マルグ「あの黒髭って人・・凄い色んな人に命令してるね」
リッド「でも、朝に私達を走らせた奴とは雰囲気が全然違うわ。
 どちらかっていうと、アイおじさんみたい」
マルグ「アイおじさんか・・あの人も俺達に会ったら、怖い命令するんだろうか・・」
リッド「そんなの、想像だってしたくないわ・・」
ルトー(実際、ピーマンにびびるような奴だけど命令自体はしてたな。
 二人には内緒にしておくか)「それよりさ、キャプテン黒髭」
黒髭「ん?」
ルトー「ボク達はこれから何をどうすればいいのさ。正直何が何だか分からなくて・・」
黒髭「何ッてそりゃおめえ、あそこの海を汚染してる奴をデュエルで倒す事に決まってるだろ」
ルトー「デュ、デュエル?あそこにいる奴って一体?」
黒髭「アイツが誰かは知らねーよ。
 だがアイツは一週間前から突然現れ、海に猛毒を撒き散らして魚や海を傷つけている。出来れば俺の腕でぶっ飛ばしてやりたかったんだがぁ、異世界人はデュエル以外で倒せねえ。
 だから異世界人であるお前らがアイツをデュエルで倒すんだ。
 分かったな?」
メル「ま、待ってよ。
 何でデュエルで?しかもそれを倒しても僕達の世界が戻る確証も・・」
白髭「キャプテーン!
 到着しやしたぜー!」
黒髭「お、どうやら着いたみたいだな。
 よっこいしょっと」

 そう言って黒髭は軽々と四人を掴み、海に向かって投げ飛ばした。

四人「!?!?!?!?」
黒髭「ま、後はそいつに話を聞いてくれや。頼んだぞ異世界人ー」
マルグ「ちょっと待てやテメエエエエ!」

 マルグが叫びながら落下する・・と思いきや、下の軟らかい何かに落下して痛みは受けなかった。

リッド「び、ビックリした〜。
 みんな、ケガはない!?」
メル「いたた、大丈夫・・この軟らかい床のお陰で助かった・・何これ?」

 メルが見るとそれは、矢印の書かれた床だった。床がふかふかしていてとても歩きづらいが、お陰で痛みが何もなかった。
 よく見ると床の下は吹き抜けになっているのか、小さな波が通っている。
 マルグが立ち上がると、目の前に看板が立て掛けられていた。

マルグ「んん、何か書いてあるぞ?
 『ようこそおいでませ、『ポイズンファクトリー』へ』?なんだ、これ・・」
ルトー「な、なんだこれは!?」

 矢印の先を見ていたルトーが思わず叫び、皆が目を向けるとそこには巨大な工場が立ちはだかっていた。
 いくつもある煙突から黒い煙が吹き出し、壁から突き出たパイプから大量の廃液が流され青い海がおぞましい虹色に変化している。
 それをみた全員が、思わず表情が強張ってしまう。

メル「な、なんだこれ・・?」
マルグ「これが、キャプテン達の行ってた奴等の根城、なのか?
 なんで海の真ん中に工場が立ってるんだよ!」

 ガチャン、ガチャン、ガチャン、ガチャン

 不意に背後から音が幾つも響いてきた。振り返るとブレンネ号から大量の大砲が並んでいる。その横でキャプテン黒髭がニヤリと笑みを浮かべた。
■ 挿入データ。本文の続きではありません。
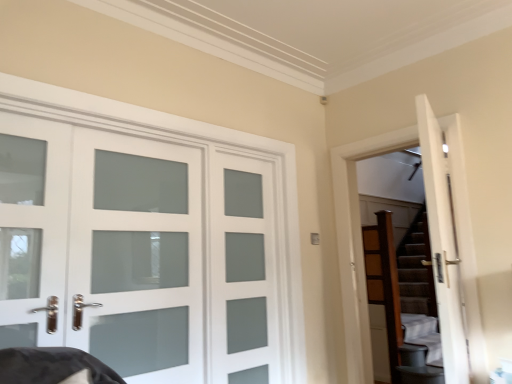
Question: Considering the relative sizes of white frosted glass door at left, marked as the 1th screen door in a left-to-right arrangement, and brown textured stairs at right in the image provided, is white frosted glass door at left, marked as the 1th screen door in a left-to-right arrangement, wider than brown textured stairs at right?

Choices:
 (A) yes
 (B) no

Answer: (B)

Question: Can you confirm if white frosted glass door at left, the second screen door when ordered from right to left, is thinner than brown textured stairs at right?

Choices:
 (A) yes
 (B) no

Answer: (A)

Question: Does white frosted glass door at left, the second screen door when ordered from right to left, contain brown textured stairs at right?

Choices:
 (A) no
 (B) yes

Answer: (A)

Question: Is white frosted glass door at left, the second screen door when ordered from right to left, oriented away from brown textured stairs at right?

Choices:
 (A) yes
 (B) no

Answer: (B)

Question: Is white frosted glass door at left, the second screen door when ordered from right to left, further to camera compared to brown textured stairs at right?

Choices:
 (A) yes
 (B) no

Answer: (B)

Question: Is white frosted glass door at left, marked as the 1th screen door in a left-to-right arrangement, far from brown textured stairs at right?

Choices:
 (A) no
 (B) yes

Answer: (B)

Question: Is white frosted glass door at left, the second screen door when ordered from right to left, smaller than satin glass door at center, which is counted as the second screen door, starting from the left?

Choices:
 (A) no
 (B) yes

Answer: (A)

Question: Is white frosted glass door at left, marked as the 1th screen door in a left-to-right arrangement, closer to the viewer compared to satin glass door at center, which is counted as the second screen door, starting from the left?

Choices:
 (A) yes
 (B) no

Answer: (A)

Question: Is satin glass door at center, which is counted as the second screen door, starting from the left, surrounded by white frosted glass door at left, marked as the 1th screen door in a left-to-right arrangement?

Choices:
 (A) no
 (B) yes

Answer: (A)

Question: From the image's perspective, is white frosted glass door at left, the second screen door when ordered from right to left, located beneath satin glass door at center, which is counted as the 1th screen door, starting from the right?

Choices:
 (A) yes
 (B) no

Answer: (B)

Question: Is white frosted glass door at left, marked as the 1th screen door in a left-to-right arrangement, not inside satin glass door at center, which is counted as the second screen door, starting from the left?

Choices:
 (A) no
 (B) yes

Answer: (B)

Question: Does white frosted glass door at left, the second screen door when ordered from right to left, appear on the left side of satin glass door at center, which is counted as the second screen door, starting from the left?

Choices:
 (A) no
 (B) yes

Answer: (B)

Question: Is white frosted glass door at left positioned in front of white frosted glass door at left, marked as the 1th screen door in a left-to-right arrangement?

Choices:
 (A) no
 (B) yes

Answer: (B)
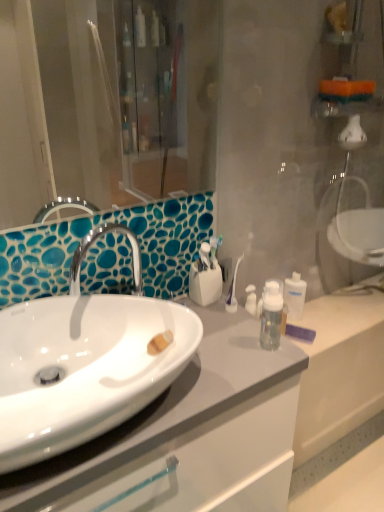
In order to click on spots to the right of clear plastic bottle at center-right in this screenshot , I will do `click(332, 314)`.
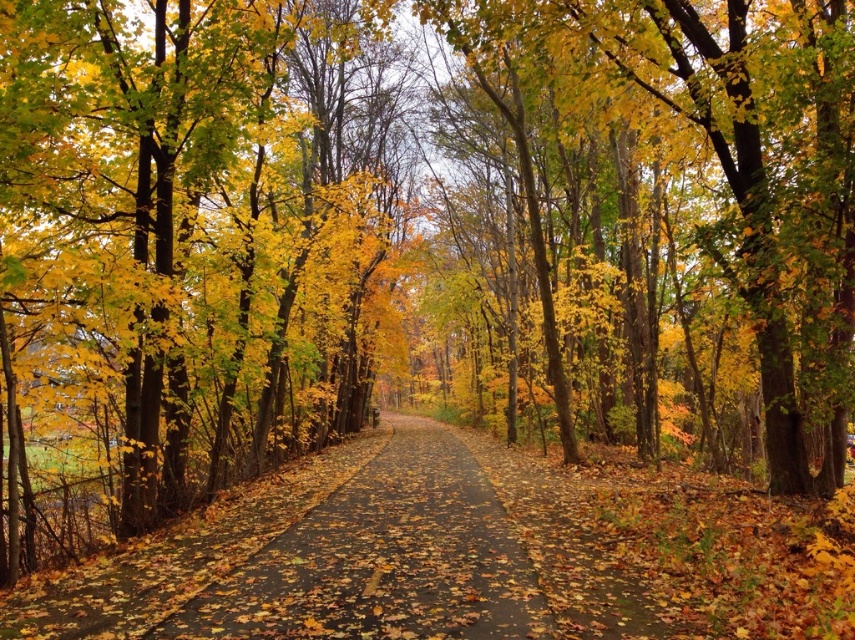
This screenshot has height=640, width=855. Describe the element at coordinates (724, 172) in the screenshot. I see `yellow-green leaves at center` at that location.

Is yellow-green leaves at center shorter than brown asphalt path at center?

No, yellow-green leaves at center is not shorter than brown asphalt path at center.

Does point (826, 3) lie in front of point (357, 500)?

No.

Identify the location of yellow-green leaves at center. Image resolution: width=855 pixels, height=640 pixels. (724, 172).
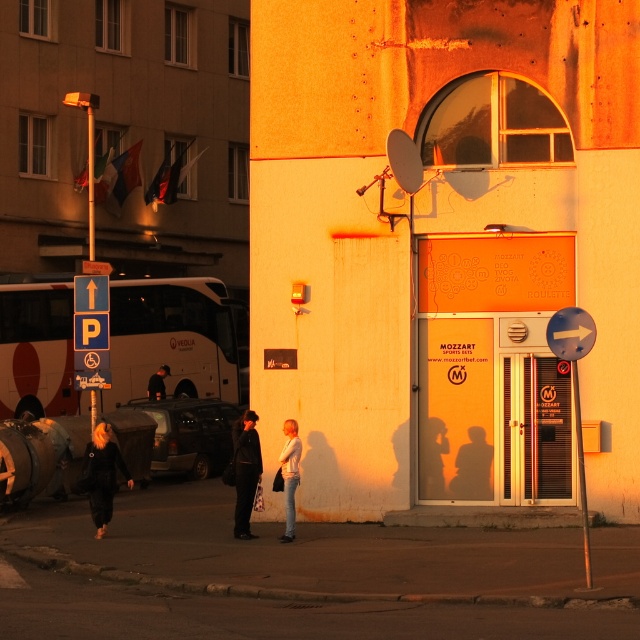
You are a pedestrian standing on the sidewalk and see the white matte bus at left and the dark brown leather jacket at center. Which object is taller?

The white matte bus at left is taller than the dark brown leather jacket at center.

You are a pedestrian standing on the sidewalk and want to cross the street to reach the building with the arched window. The white matte bus at left and the dark brown leather jacket at center are blocking your path. Which object should you move around first?

You should move around the dark brown leather jacket at center first because the white matte bus at left is positioned over it, meaning the bus is further away from you. The jacket is closer to your current position on the sidewalk, so you need to step around it first before proceeding past the bus.

You are a delivery person who needs to park your 2.5 meter wide van between the white matte bus at left and the dark brown leather jacket at center. Can your van fit in the space between them?

The white matte bus at left is wider than the dark brown leather jacket at center. However, the exact distance between them isn not specified, so it is uncertain if the 2.5 meter wide van can fit. Please check the actual space available.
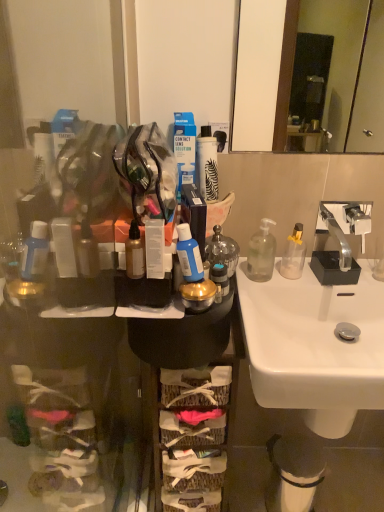
Question: Would you say blue matte bottle at center is inside or outside transparent plastic soap dispenser at right, which ranks as the 3th bottle in left-to-right order?

Choices:
 (A) outside
 (B) inside

Answer: (A)

Question: Is point (192, 240) closer or farther from the camera than point (273, 252)?

Choices:
 (A) closer
 (B) farther

Answer: (A)

Question: Which object is positioned closest to the woven fabric basket at center?

Choices:
 (A) white plastic trash can at lower right
 (B) transparent plastic bottle at sink, which is counted as the fourth bottle, starting from the left
 (C) translucent glass bottle at center, the 2th bottle viewed from the left
 (D) blue plastic contact lens solution at center
 (E) white glossy sink at center

Answer: (E)

Question: Which object is positioned closest to the blue matte bottle at center?

Choices:
 (A) transparent plastic soap dispenser at right, acting as the second bottle starting from the right
 (B) blue plastic contact lens solution at center
 (C) translucent glass bottle at center, the 2th bottle viewed from the left
 (D) transparent plastic bottle at sink, arranged as the first bottle when viewed from the right
 (E) white plastic trash can at lower right

Answer: (C)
黒髭「おらあ、さっさとこのクソ工場ぶっ壊せやクソ異世界人!!
 大筒、一斉掃射!!」
部下達「アイアイサー!!」

ズドン!!ズドン!ズドン!!ズドン!ズドン!!

 黒髭の号令と同時に、大砲から爆弾が吹き飛ばされ、次々と工場の壁に着弾し爆発していく。
 四人はそれに吹き飛ばされないよう、軟らかい床に必死にしがみついていた。

メル「うわあああああ!」
ルトー「にゃああああああ!」
マルグ「あの船長マジで容赦してくれないかなあ!俺達あの爆弾一つで死ぬんだけどなあ!!」
リッド「ま、待って!
 あの工場、傷一つつかないわ!」

 リッドの言った通り、いくら爆弾を投げつけても工場に傷が一つも付かない。
 発射音の合間から黒髭の苛ついた声が聞こえてくる。

黒髭「ちくしょー!
 やっぱりダメージゼロだー!
 もっともっと撃ちやがれー!嫌がらせなら俺達の専売特許だー!」
部下達「アイアイサー!!」

 掛け声と共に爆弾が更に放たれるが、工場に傷は一つもつかない。しかし、工場から誰かが姿を現した。
 その姿は鈍い銀色の特殊なスーツを着ているせいで肌が一切見えない。前身が銀色で覆われたそれは、口元に大きなガスマスクを装着しているせいで顔が見えず、背中には3つのボンベを背負っている。
 両手には幾つものチューブが備えられていてその先には銃口とシリンダーが備えられている。
 その異様な姿を見て一人を除き全員が驚きの表情を見せた。

マルグ「な、なんだアイツ・・ガスマスクにガスボンベとか、気色悪い・・」
リッド「あれが、工場の主なのかしら・・?」
ルトー「なんかヤバそうな雰囲気だ、一旦隠れた方が・・メル?」
メル「・・・・・・・・・・嘘だ」

 その姿を見た時、メルは心の底から震え上がるのを感じていた。
 彼の中にあるのは恐怖と、憤怒。
 何故ソイツがここにいるという憤怒と、
 これから何が起きるか分かるという恐怖で支配されていたのだ。
 その2つの感情に呑まれたメルは、心のままに叫ぶ。

メル「何故だ、ナゼお前がここにいる・・!」
ルトー「メル?おいどうしたんだ?」
メル「お前!
 なんで、地獄から蘇っているんだよ!
 ジョン・ヘイグウウウ!!」
ジョン・ヘイグ「アーッヒャヒャヒャヒャー!!
 この俺を出迎えてくれて感謝するぜ、異世界ゴブリン共ォ!」
黒髭「テメエ、今日こそは海から消えて貰うぜ!構えー大筒!」
ヘイグ「やめときな・・」

 ヘイグが左手の銃を大砲に向けると、脇腹のシリンダーが回転し『酸』で停止する。そして、銃から緑色の強酸が放たれ、それを浴びた大砲が一瞬でどろどろに溶けた。

部下「ヒッ・・!?」
ヘイグ「今、俺様はとても気分が悪いんだ。それ以上騒ぐならお前達を船ごと沈めてやってもいいんだぜ?」
黒髭「上等だこの野郎ぶっ飛ばしてやらぁ!」
部下達「キャプテン落ち着いて!俺達じゃ奴に勝てないの知ってるでしょ!」

 船の上で暴れるキャプテンを尻目に、ジョンは四人に近づく。

ヘイグ「さて、ハジメマシテだなお前ら。
 俺様はジョン・ヘイグ。
 かつては『猛毒英雄』と呼ばれた男さ」
ルトー「ジョン・ヘイグ・・!?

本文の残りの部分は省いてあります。